John Barr: A Man on a Mission For Poetry

Posted on March 30, 2005

The Christian Science Monitor has an interesting article about John Barr, the new president of the Poetry Foundation. A former investment banker, the charismatic Barr was named the president of the two-year-old foundation in February, 2004, which is funded with a $100 million gift from heiress Ruth Lilly, which made Poetry magazine and the Poetry Foundation the wealthiest literary organization in the nation. Barr has laid out a bold agenda to move poetry back into daily American life.

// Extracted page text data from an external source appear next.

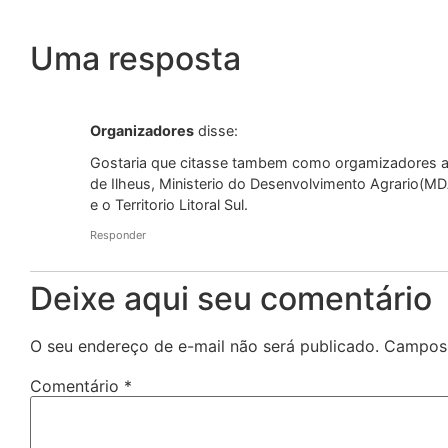
Uma resposta
Organizadores
disse:
Gostaria que citasse tambem como orgamizadores a
de Ilheus, Ministerio do Desenvolvimento Agrario(MDA
e o Territorio Litoral Sul.
Responder
Deixe aqui seu comentário
O seu endereço de e-mail não será publicado.
Campos 
Comentário
*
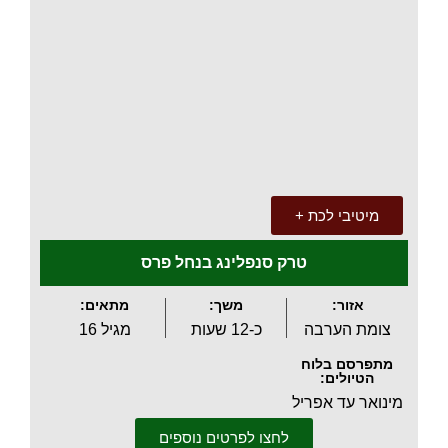
.
מיטיבי לכת +
טרק סנפלינג בנחל פרס
אזור:
משך:
מתאים:
צומת הערבה
כ-12 שעות
מגיל 16
מתפרסם בלוח
הטיולים:
מינואר עד אפריל
לחצו לפרטים נוספים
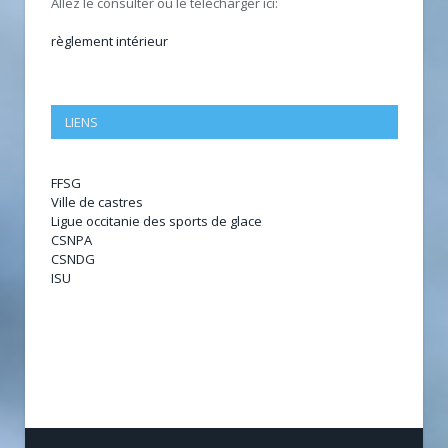
Allez le consulter ou le télécharger ici:
règlement intérieur
LIENS
FFSG
Ville de castres
Ligue occitanie des sports de glace
CSNPA
CSNDG
ISU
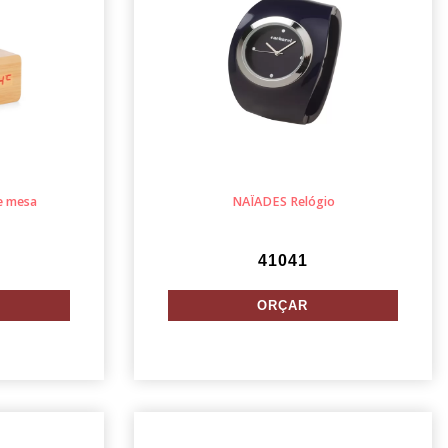
e mesa
NAÏADES Relógio
41041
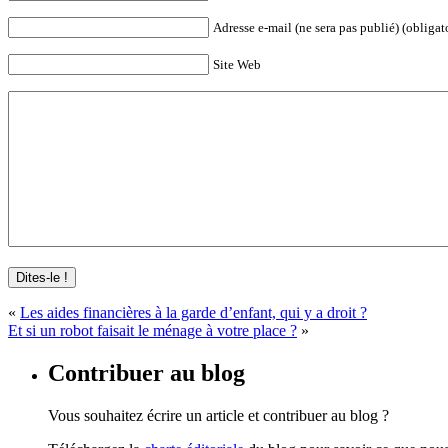
Adresse e-mail (ne sera pas publié) (obligat
Site Web
«
Les aides financières à la garde d’enfant, qui y a droit ?
Et si un robot faisait le ménage à votre place ?
»
Contribuer au blog
Vous souhaitez écrire un article et contribuer au blog ?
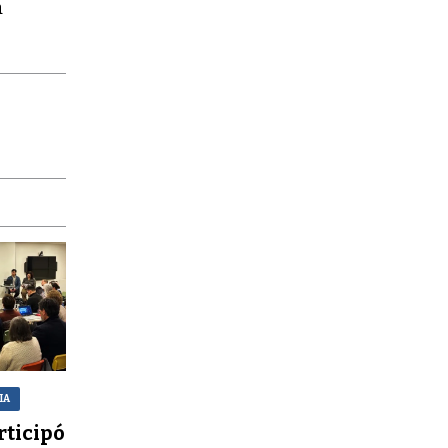
a
IA
rticipó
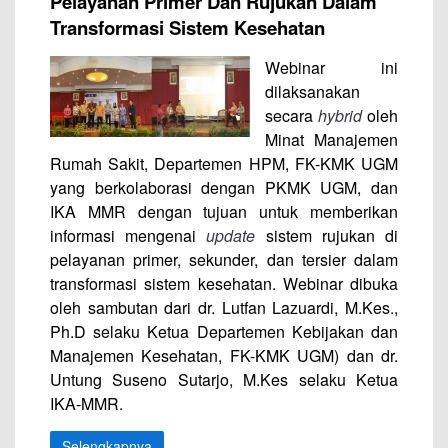
Pelayanan Primer Dan Rujukan Dalam
Transformasi Sistem Kesehatan
Webinar ini
dilaksanakan
secara
hybrid
oleh
Minat Manajemen
Rumah Sakit, Departemen HPM, FK-KMK UGM
yang berkolaborasi dengan PKMK UGM, dan
IKA MMR dengan tujuan untuk memberikan
informasi mengenai
update
sistem rujukan di
pelayanan primer, sekunder, dan tersier dalam
transformasi sistem kesehatan. Webinar dibuka
oleh sambutan dari dr. Lutfan Lazuardi, M.Kes.,
Ph.D selaku Ketua Departemen Kebijakan dan
Manajemen Kesehatan, FK-KMK UGM) dan dr.
Untung Suseno Sutarjo, M.Kes selaku Ketua
IKA-MMR.
Selengkapnya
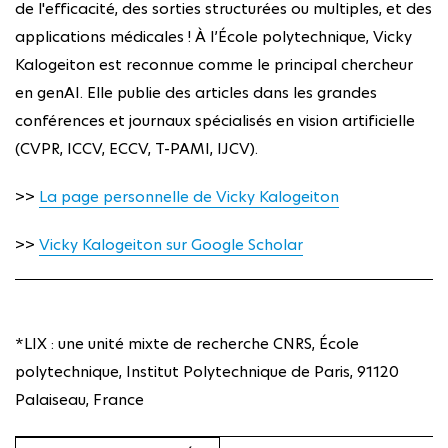
de l'efficacité, des sorties structurées ou multiples, et des
applications médicales ! À l’École polytechnique, Vicky
Kalogeiton est reconnue comme le principal chercheur
en genAI. Elle publie des articles dans les grandes
conférences et journaux spécialisés en vision artificielle
(CVPR, ICCV, ECCV, T-PAMI, IJCV).
>>
La page personnelle de Vicky Kalogeiton
>>
Vicky Kalogeiton sur Google Scholar
*LIX : une unité mixte de recherche CNRS, École
polytechnique, Institut Polytechnique de Paris, 91120
Palaiseau, France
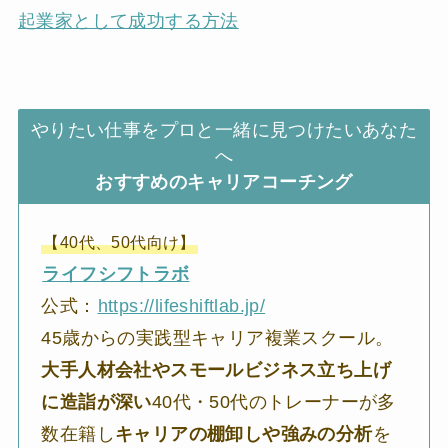
起業家として成功する方法
やりたい仕事をプロと一緒に見つけたいあなた
へ
おすすめのキャリアコーチング
【40代、50代向け】
ライフシフトラボ
公式：
https://lifeshiftlab.jp/
45歳からの実践型キャリア複業スクール。
大手人材会社やスモールビジネス立ち上げ
に造詣が深い
40代・50代のトレーナーが多
数在籍し
キャリアの棚卸しや強みの分析
を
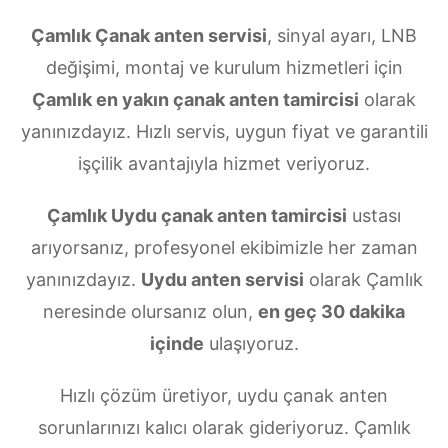
Çamlık Çanak anten servisi
, sinyal ayarı, LNB
değişimi, montaj ve kurulum hizmetleri için
Çamlık en yakın çanak anten tamircisi
olarak
yanınızdayız. Hızlı servis, uygun fiyat ve garantili
işçilik avantajıyla hizmet veriyoruz.
Çamlık Uydu çanak anten tamircisi
ustası
arıyorsanız, profesyonel ekibimizle her zaman
yanınızdayız.
Uydu anten servisi
olarak Çamlık
neresinde olursanız olun,
en geç 30 dakika
içinde
ulaşıyoruz.
Hızlı çözüm üretiyor, uydu çanak anten
sorunlarınızı kalıcı olarak gideriyoruz. Çamlık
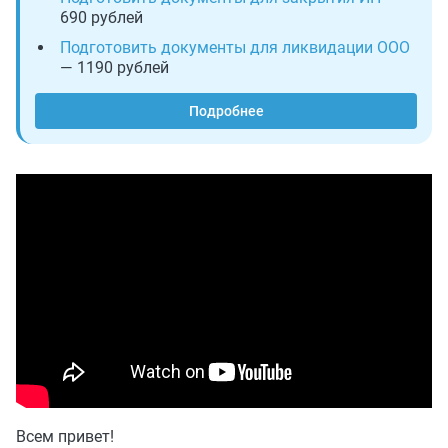
690 рублей
Подготовить документы для ликвидации ООО
— 1190 рублей
Подробнее
Всем привет!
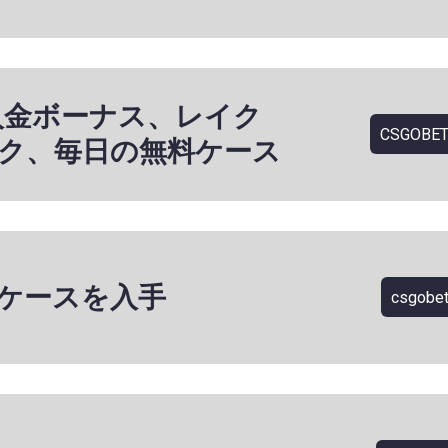
入金ボーナス、レイク
CSGOBET
ク、毎日の無料ケース
ケースを入手
csgobet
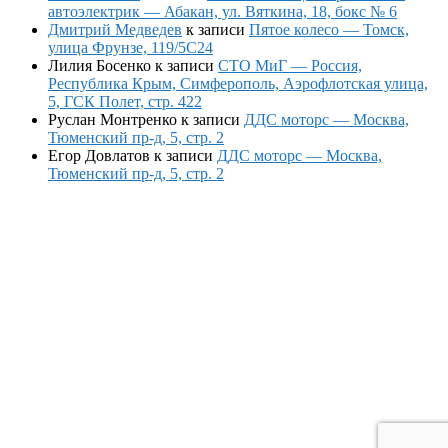
автоэлектрик — Абакан, ул. Вяткина, 18, бокс № 6
Дмитрий Медведев
к записи
Пятое колесо — Томск,
улица Фрунзе, 119/5С24
Лилия Босенко
к записи
СТО МиГ — Россия,
Республика Крым, Симферополь, Аэрофлотская улица,
5, ГСК Полет, стр. 422
Руслан Монтренко
к записи
ДДС моторс — Москва,
Тюменский пр-д, 5, стр. 2
Егор Довлатов
к записи
ДДС моторс — Москва,
Тюменский пр-д, 5, стр. 2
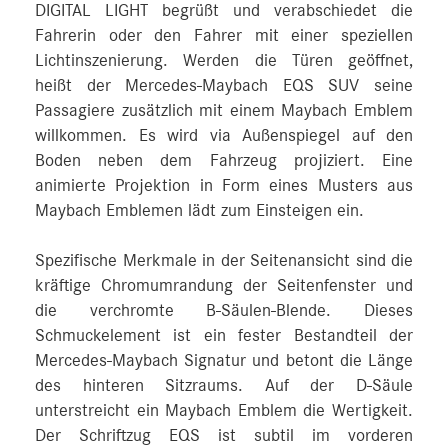
DIGITAL LIGHT begrüßt und verabschiedet die
Fahrerin oder den Fahrer mit einer speziellen
Lichtinszenierung. Werden die Türen geöffnet,
heißt der Mercedes-Maybach EQS SUV seine
Passagiere zusätzlich mit einem Maybach Emblem
willkommen. Es wird via Außenspiegel auf den
Boden neben dem Fahrzeug projiziert. Eine
animierte Projektion in Form eines Musters aus
Maybach Emblemen lädt zum Einsteigen ein.
Spezifische Merkmale in der Seitenansicht sind die
kräftige Chromumrandung der Seitenfenster und
die verchromte B-Säulen-Blende. Dieses
Schmuckelement ist ein fester Bestandteil der
Mercedes-Maybach Signatur und betont die Länge
des hinteren Sitzraums. Auf der D-Säule
unterstreicht ein Maybach Emblem die Wertigkeit.
Der Schriftzug EQS ist subtil im vorderen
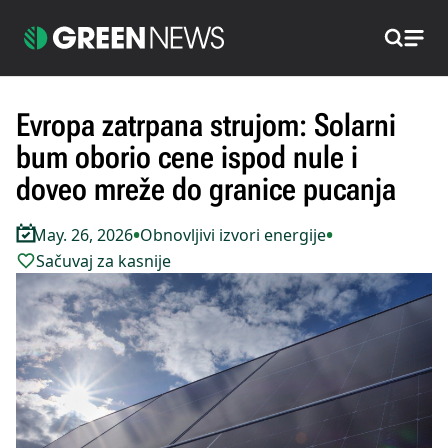
Pretraži
Evropa zatrpana strujom: Solarni
bum oborio cene ispod nule i
doveo mreže do granice pucanja
•
•
May. 26, 2026
Obnovljivi izvori energije
Sačuvaj za kasnije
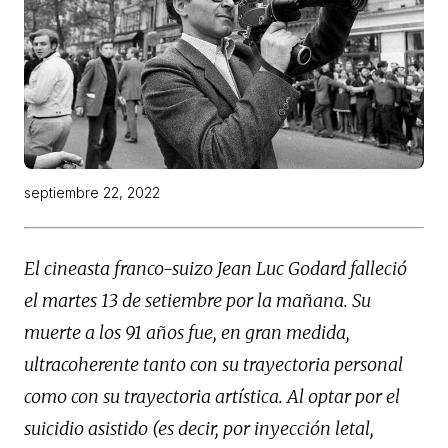
septiembre 22, 2022
El cineasta franco-suizo Jean Luc Godard falleció
el martes 13 de setiembre por la mañana. Su
muerte a los 91 años fue, en gran medida,
ultracoherente tanto con su trayectoria personal
como con su trayectoria artística. Al optar por el
suicidio asistido (es decir, por inyección letal,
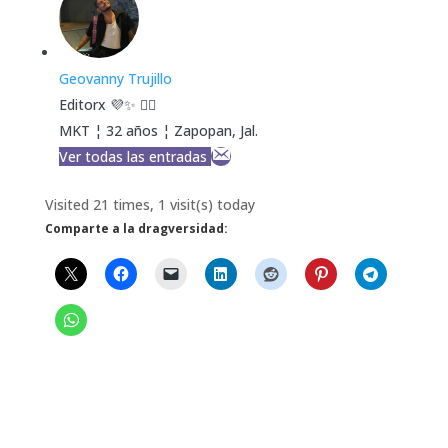
Geovanny Trujillo
Editorx 💜✨ 🏳️‍🌈
MKT ¦ 32 años ¦ Zapopan, Jal.
Ver todas las entradas
Visited 21 times, 1 visit(s) today
Comparte a la dragversidad:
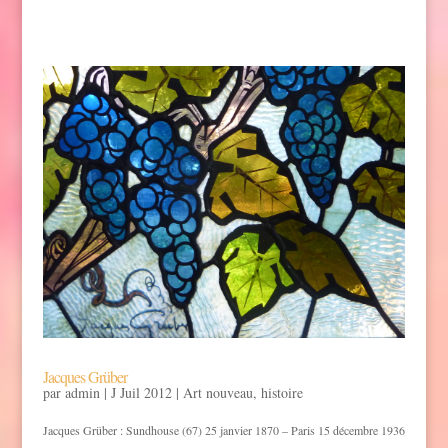
Jacques Grüber
par
admin
|
J Juil 2012
|
Art nouveau
,
histoire
Jacques Grüber : Sundhouse (67) 25 janvier 1870 – Paris 15 décembre 1936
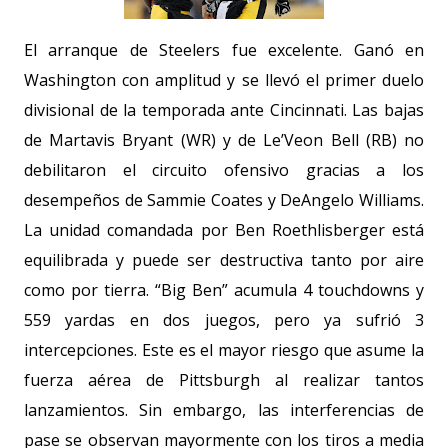
El arranque de Steelers fue excelente. Ganó en
Washington con amplitud y se llevó el primer duelo
divisional de la temporada ante Cincinnati. Las bajas
de Martavis Bryant (WR) y de Le’Veon Bell (RB) no
debilitaron el circuito ofensivo gracias a los
desempeños de Sammie Coates y DeAngelo Williams.
La unidad comandada por Ben Roethlisberger está
equilibrada y puede ser destructiva tanto por aire
como por tierra. “Big Ben” acumula 4 touchdowns y
559 yardas
en dos juegos, pero ya sufrió 3
intercepciones. Este es el mayor riesgo que asume la
fuerza aérea de Pittsburgh al realizar tantos
lanzamientos. Sin embargo, las interferencias de
pase se observan mayormente con los tiros a media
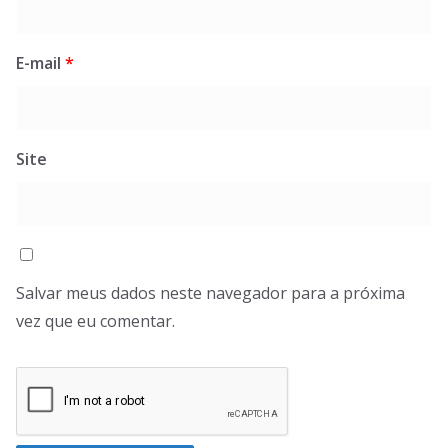
E-mail
*
Site
Salvar meus dados neste navegador para a próxima
vez que eu comentar.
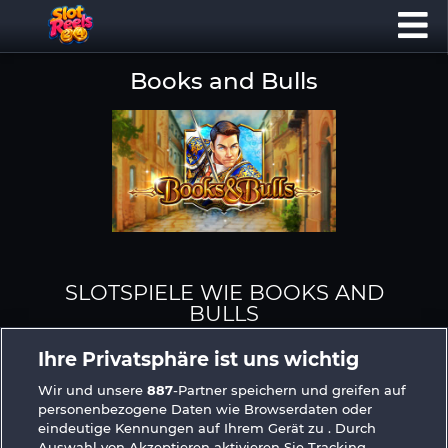
Books and Bulls
SLOTSPIELE WIE BOOKS AND
BULLS
Ihre Privatsphäre ist uns wichtig
Wir und unsere
887
-Partner speichern und greifen auf
personenbezogene Daten wie Browserdaten oder
eindeutige Kennungen auf Ihrem Gerät zu . Durch
Auswahl von Akzeptieren aktivieren Sie Tracking-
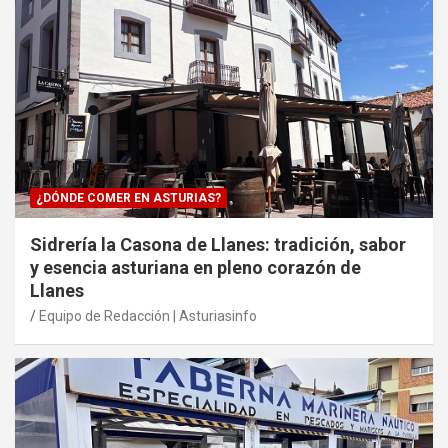
¿DÓNDE COMER EN ASTURIAS?
Sidrería la Casona de Llanes: tradición, sabor
y esencia asturiana en pleno corazón de
Llanes
Equipo de Redacción | Asturiasinfo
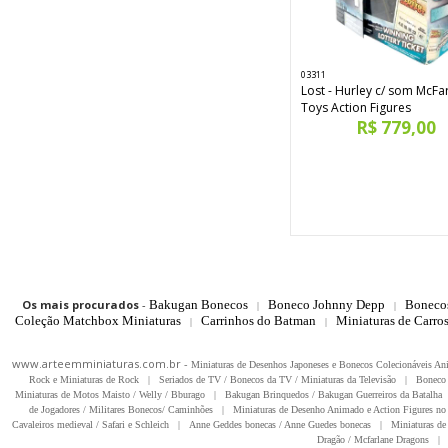
03311
Lost - Hurley c/ som McFa
Toys Action Figures
R$ 779,00
Os mais procurados
-
Bakugan Bonecos
Boneco Johnny Depp
Boneco
|
|
Coleção Matchbox Miniaturas
Carrinhos do Batman
Miniaturas de Carro
|
|
www.arteemminiaturas.com.br -
Miniaturas de Desenhos Japoneses e Bonecos Colecionáveis A
Rock e Miniaturas de Rock
|
Seriados de TV / Bonecos da TV / Miniaturas da Televisão
|
Boneco 
Miniaturas de Motos Maisto / Welly / Bburago
|
Bakugan Brinquedos / Bakugan Guerreiros da Batalha
de Jogadores / Militares Bonecos/ Caminhões
|
Miniaturas de Desenho Animado e Action Figures no 
Cavaleiros medieval / Safari e Schleich
|
Anne Geddes bonecas / Anne Guedes bonecas
|
Miniaturas de 
Dragão / Mcfarlane Dragons
|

"We want to be uncommonly good at discovering the best poetry. We don't want to celebrate the status quo," he declares. At the same time, "we want to get work out there in front of people, placing it before the largest audience possible."
Barr has established several new poetry prizes, including a $25,000 Mark Twain Poetry Award for humorous work and a $50,000 Neglected Masters Award. The first recipients were Billy Collins and Samuel Menashe, respectively. Menashe's selected poems will be published by the Library of America. Barr, a former director at Morgan Stanley says he hopes his ideas will enlarge the poetry-reading audience so that print runs for poetry books will one day be 50,000 copies rather than 1,500 copies. His agenda is innovative and ambitious, to say the least. It's exciting to have someone with a Wall Street background using aggressive marketing techniques to advance the cause of good poetry.